Thursday, January 26, 2012

Removed my Webster 288-1 wire recorder from less than optimal storage conditions yesterday.

Electronic Memory?

No. Magnetic Media.. ..let's take a closer look at that, shall we?

A ferrous thread, upon which resides the imprint of brute force magnetics. Granted, there are supporting electronics involved, but given our current vantage point in regards to technology this device seems a few generations removed from "Electronic Memory". I wonder what form our current technical parlance would take, had this use of words stuck.

Beautiful logo.
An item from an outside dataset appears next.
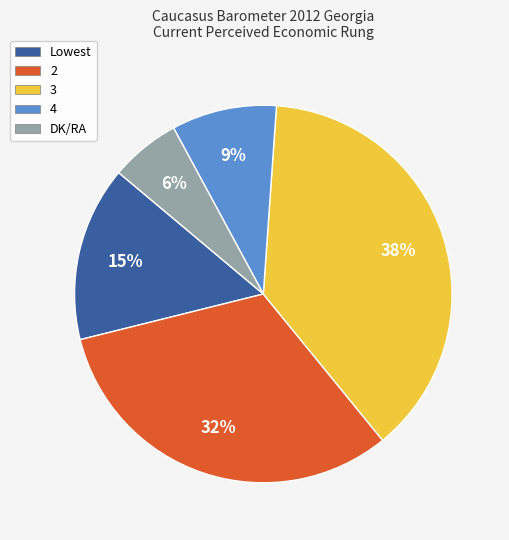

Do 2 and DK/RA together represent more than half of the pie?

No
I can't fault the machine or designers (or, as is more probable the case: marketing) for such goofy use of terminology. It adds to the charm.

Input is a three pin Beau / Cinch-Jones connector.

Today was the first time I've seen reference to Beau in regards to the classic Cinch-Jones plug configuration. I approve. Looks like a recent company, hopefully they will support and provide all manner of "antiquated" connectors.

I was quite apprehensive about cracking the closed case after retrieving this from a humid environment, thankfully it would appear as if adverse effects were somewhat minimal. This moldy looking splotch bears the outline of the knobs for good reason, that point is situated in very close proximity to the bakelite knob. A few thoughts spring to mind: Perhaps as the organic elements of the material decompose an outgassing of molecular nutrients is deposited on nearby surfaces, establishing a rich base upon which mold grows. Perhaps the mark is a build up of deposits of the vapor itself. Or maybe it is mold and just prefers to grow where air movement is minimized. I'm still considering the mold theory suspect, I believe this is a very early stage of the white film problem I spoke of here.

Eh, I'll be happy if it cleans up and doesn't return now that the Webster is safely back to climate control.